Aus dieser Wahl dürfen weder ihm noch einem anderen Menschen gravierende psychische, soziale, gesellschaftliche, wirtschaftliche oder sonstige Vor- oder Nachteile entstehen."





Paare kommen zu mir, die sich im Alltag in- und umeinander verwurschtelt und die sich schweigend sprechend in gegenseitigen Verletzungen fest gefahren haben. Da geht es dann um ein hin- und her Geschiebe von Schuld und Sühne, von „Du hast aber...“ und „Aber vorher hast du...“ Zuweisungen. Beide reagieren nur noch, keiner agiert mehr. Sie können nicht voneinander lassen und sie leiden doch aneinander und an sich selbst. Eine blöde, schmerzhafte Kreiselei um alltägliche Nichtigkeiten. Da hilft in der Regel nur ein lautes „Stopp!“.

Innehalten. Zurück treten. Luft holen. Zu sich selbst finden.


Hilfreiche Fragestellungen für den ehrlichen inneren Dialog könnten u.a. sein:

-       Was hat mich einmal so begeistert an meinem Partner/meiner Partnerin?

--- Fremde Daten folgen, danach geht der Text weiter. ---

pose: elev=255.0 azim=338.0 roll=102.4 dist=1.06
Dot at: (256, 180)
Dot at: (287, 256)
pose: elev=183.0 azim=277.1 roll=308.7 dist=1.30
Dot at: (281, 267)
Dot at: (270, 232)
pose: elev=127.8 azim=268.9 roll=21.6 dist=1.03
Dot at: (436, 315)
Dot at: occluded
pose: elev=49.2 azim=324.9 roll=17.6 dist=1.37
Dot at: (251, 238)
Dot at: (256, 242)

-       Begehre ich noch? Wenn ja, wen und was denn genau? Wenn nein, wie müsste ich mein! Leben gestalten, damit ich wieder begehren könnte?

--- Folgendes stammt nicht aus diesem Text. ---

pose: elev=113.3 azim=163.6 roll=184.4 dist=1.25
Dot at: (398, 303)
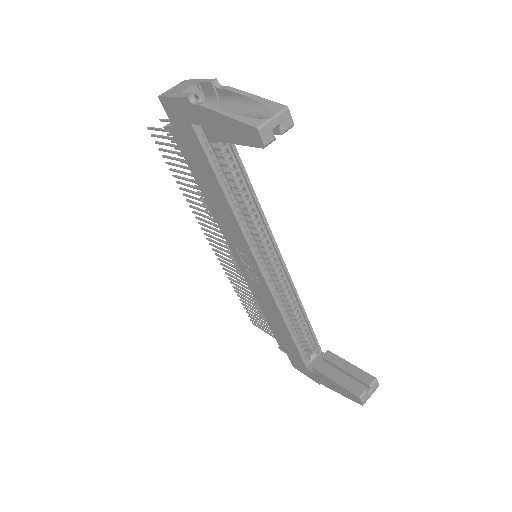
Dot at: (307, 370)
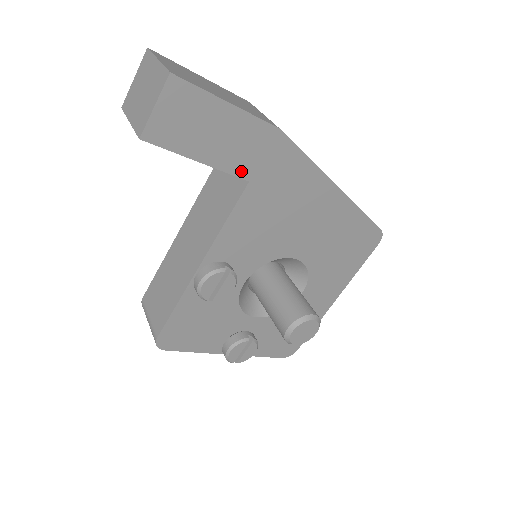
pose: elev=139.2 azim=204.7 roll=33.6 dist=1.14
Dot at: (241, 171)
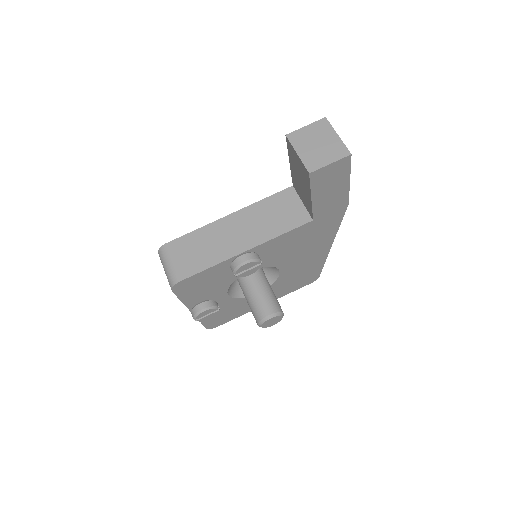
Dot at: (317, 213)
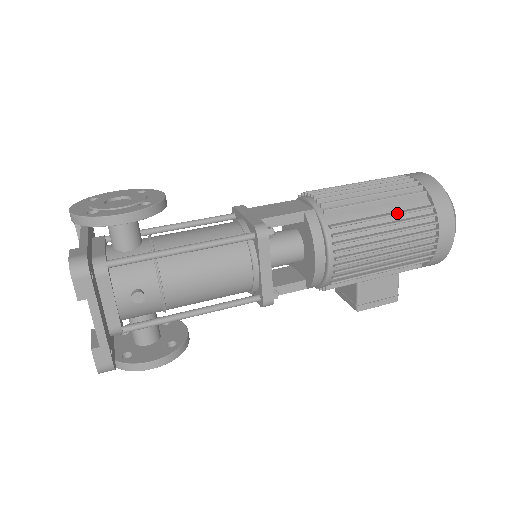
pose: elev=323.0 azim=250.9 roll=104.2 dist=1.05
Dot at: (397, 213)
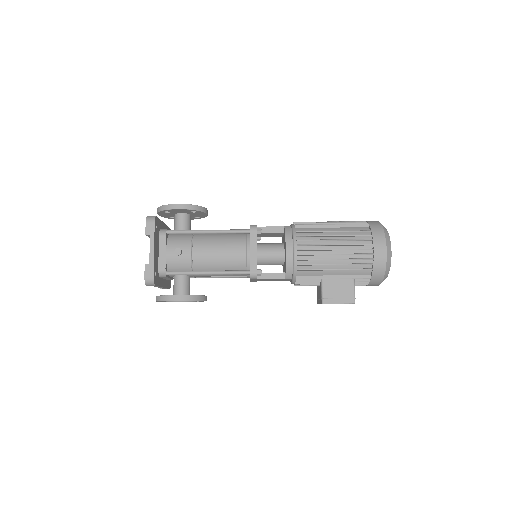
Dot at: (343, 230)
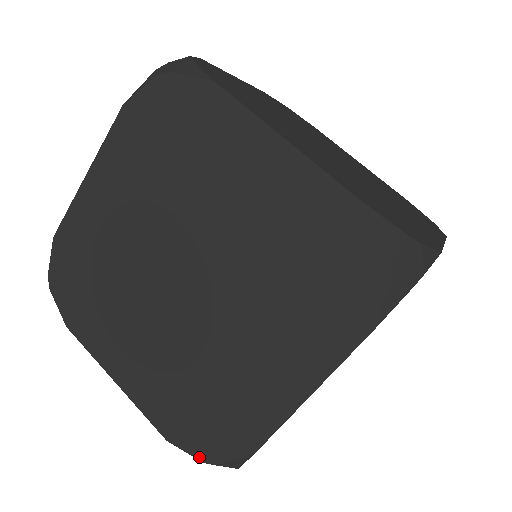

-       Liebe ich mein Gegenüber? Wenn ja, wie fülle ich das Wort „Liebe“ ganz konkret? Was genau macht mein Gegenüber für mich jetzt, in diesem Augenblick, liebenswert?

-       Wie stelle ich mir meine Zukunft vor? Was bin ich bereit, dafür zu tun? Wo sind meine Grenzen?

-       Meine Träume, meine Sehnsüchte? Gibt es sie noch? Wie sehen sie konkret aus?

-       Was sind die wirklichen Gründe für mein Verbleiben in dieser Partnerschaft?

-       Was wäre anders für mich, wenn ich/er/sie die Beziehung jetzt beenden würde?

-       Wovor habe ich Angst?

-       Was möchte/kann ich wie von meinen Gedanken kommunizieren?

Viele Paare wehren sich am Anfang gegen diesen Zugang. Jede/Jeder möchte sich auskotzen, ihren/seinen Frust, ihre/seine Empörung über und ihre/seine Verletzungen durch den anderen loswerden. Beide gieren nach rechtfertigender Unterstützung für die eigene Position.

Das ist absolut verständlich!

Aber überhaupt nicht hilfreich.

Es geht nicht um gewinnen oder verlieren! Es geht nicht um Recht oder Unrecht haben!


Der einzige Weg ist, sich endlich wieder selbst, unabhängig von dem anderen, wahrzunehmen. Erst wenn ich mich selbst wieder wahrnehme, mit all dem Für und Wider, mit all dem, was ich in diesem Augenblick bin;  erst wenn ich mich so annehmen und selbst lieben kann, erst dann bin ich in der Lage auch mein Gegenüber wieder als eigenständige, einzigartige und vielleicht liebenswerte Person wahrzunehmen.  

Dann kann ich zuhören, ohne gleich in Abwehrhaltung zu gehen. Dann kann ich mich selbst mitteilen, ohne zu verletzen.


Das ist natürlich eine Garantie für gar nix. Aber es ist die einzige Chance dafür, dass sich überhaupt irgendwas etwas in Bewegung setzen und die Kreiselei beendet werden könnte.


Eine Paartherapie kann dabei hilfreich sein.